Research

Content

Metagenomics and Metatranscriptomics data analysis

Metagenomics and metatranscriptomics are culture-independent approaches that profile the genomes and transcriptomes of the microbes within a given environment using next-generation sequencing technology. Proper interpretation of the data allows us to understand the dynamics of the microbial community and the symbiosis between itself and the environment. Metagenomics and Metatranscriptomics have important applications in medicine, environmental monitoring, renewable bioenergy etc.

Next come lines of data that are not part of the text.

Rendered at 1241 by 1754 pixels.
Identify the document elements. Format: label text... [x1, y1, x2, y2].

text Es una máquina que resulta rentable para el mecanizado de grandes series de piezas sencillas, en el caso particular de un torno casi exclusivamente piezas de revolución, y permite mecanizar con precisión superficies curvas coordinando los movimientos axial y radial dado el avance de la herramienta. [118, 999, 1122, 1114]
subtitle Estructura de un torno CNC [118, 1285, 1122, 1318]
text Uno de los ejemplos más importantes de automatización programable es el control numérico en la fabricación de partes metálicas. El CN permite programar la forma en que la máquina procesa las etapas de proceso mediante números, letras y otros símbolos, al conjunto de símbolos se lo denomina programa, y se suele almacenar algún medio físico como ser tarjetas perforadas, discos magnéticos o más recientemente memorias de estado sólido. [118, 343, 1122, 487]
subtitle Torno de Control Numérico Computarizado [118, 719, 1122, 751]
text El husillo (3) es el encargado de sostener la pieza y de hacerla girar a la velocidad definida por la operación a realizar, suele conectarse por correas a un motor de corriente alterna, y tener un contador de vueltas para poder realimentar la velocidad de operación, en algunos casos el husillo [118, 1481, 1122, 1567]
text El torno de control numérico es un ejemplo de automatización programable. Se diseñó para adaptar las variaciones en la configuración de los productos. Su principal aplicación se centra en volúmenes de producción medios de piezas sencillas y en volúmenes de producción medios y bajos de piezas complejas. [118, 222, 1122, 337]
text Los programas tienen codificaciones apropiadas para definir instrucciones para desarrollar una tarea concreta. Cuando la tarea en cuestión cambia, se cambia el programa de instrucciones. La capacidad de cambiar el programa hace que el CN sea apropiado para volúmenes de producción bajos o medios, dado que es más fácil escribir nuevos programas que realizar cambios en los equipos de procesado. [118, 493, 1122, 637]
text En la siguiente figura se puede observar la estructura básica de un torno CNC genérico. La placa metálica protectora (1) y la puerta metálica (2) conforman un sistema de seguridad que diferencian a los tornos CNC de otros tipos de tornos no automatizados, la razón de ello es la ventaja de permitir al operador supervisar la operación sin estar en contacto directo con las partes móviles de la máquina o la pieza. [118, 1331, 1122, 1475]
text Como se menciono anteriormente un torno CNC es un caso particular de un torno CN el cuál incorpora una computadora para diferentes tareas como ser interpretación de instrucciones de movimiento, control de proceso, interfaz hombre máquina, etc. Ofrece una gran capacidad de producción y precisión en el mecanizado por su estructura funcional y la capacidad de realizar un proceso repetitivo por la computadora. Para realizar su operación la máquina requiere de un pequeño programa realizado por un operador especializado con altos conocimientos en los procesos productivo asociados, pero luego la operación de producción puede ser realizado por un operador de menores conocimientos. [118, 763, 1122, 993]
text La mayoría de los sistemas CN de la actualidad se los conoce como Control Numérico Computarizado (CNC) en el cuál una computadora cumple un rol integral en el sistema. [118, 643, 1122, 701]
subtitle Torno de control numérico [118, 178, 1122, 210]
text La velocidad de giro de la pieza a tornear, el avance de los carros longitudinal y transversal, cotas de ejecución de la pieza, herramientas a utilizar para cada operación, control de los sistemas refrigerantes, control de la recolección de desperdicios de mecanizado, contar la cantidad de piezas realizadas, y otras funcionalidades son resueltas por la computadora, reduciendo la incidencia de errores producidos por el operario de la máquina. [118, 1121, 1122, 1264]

We focus on improving and developing a peptide-centric analysis paradigm, which aims at improving both homolog search and de novo assembly. Homolog search is useful for identifying a set of homolog reads from the sequencing database and estimating relative abundances of the genes or gene families of interest. We have developed software packages GRASP, GRASPx, and HMM-GRASPx to improve homolog search. These software packages implement a newly developed simultaneous alignment and assembly algorithm and achieve ~20%-40% higher sensitivity than BLAST (for single protein sequence search) and HMMER3 (for protein family search). De novo assembly aims at reconstructing complete or near-complete genomic sequences or transcripts of the microbial community. This task remains challenging in terms of both of its performance and computational efficiency. We anticipate to develop novel computational methods to further reduce its computational requirement and make this approach more applicable for larger data sets.

Non-coding RNA structure

Non-coding RNAs are RNAs that do not code for proteins. They play important roles in the biological system such as gene regulation. The structure (both secondary and tertiary) of an RNA usually indicates its biological function, and we attempt to understand non-coding RNA functions through analyzing their structures. We are especially interested in the following computational problems. First, identifying RNA structural motifs from a given 3D structure remains challenging, as the search space is huge and different cutoff has to be applied to account for different resolution. We have previously developed RNAMotifScan and RNAMotifScanX to search for RNA structural motif, and an automatic clustering pipeline RNAMSC for de novo discovery of RNA structural motif families. We plan to develop a probabilistic representation of the RNA 3D structure and extract RNA 3D structures from such a representation. Second, biological functions of the non-coding RNAs remain poorly understood, especially for these encoded in the bacterial genomes. We plan to develop a suite of computational tools to identify, annotate, and archive the non-coding RNA elements in bacterial genomes. Such an analysis pipeline will complete existing metagenomics and metatranscriptomics analyses, which only focus on protein-coding regions at the current stage.

Cancer genomics

Cancer is a disease of the genome. We are interested in analyzing cancer-related next-generation sequencing data, including whole-exon sequencing data, whole-genome sequencing data, RNA-seq data, CHIP-seq data etc. to identify potential genetic or genomic changes that may lead to cancer. We also attempt to understand the mechanism of the disease by connecting the identified variations with their corresponding biological functions and interpreting the effects in a biological-pathway level. We anticipate that the knowledge discovered will improve future cancer diagnosis and treatment.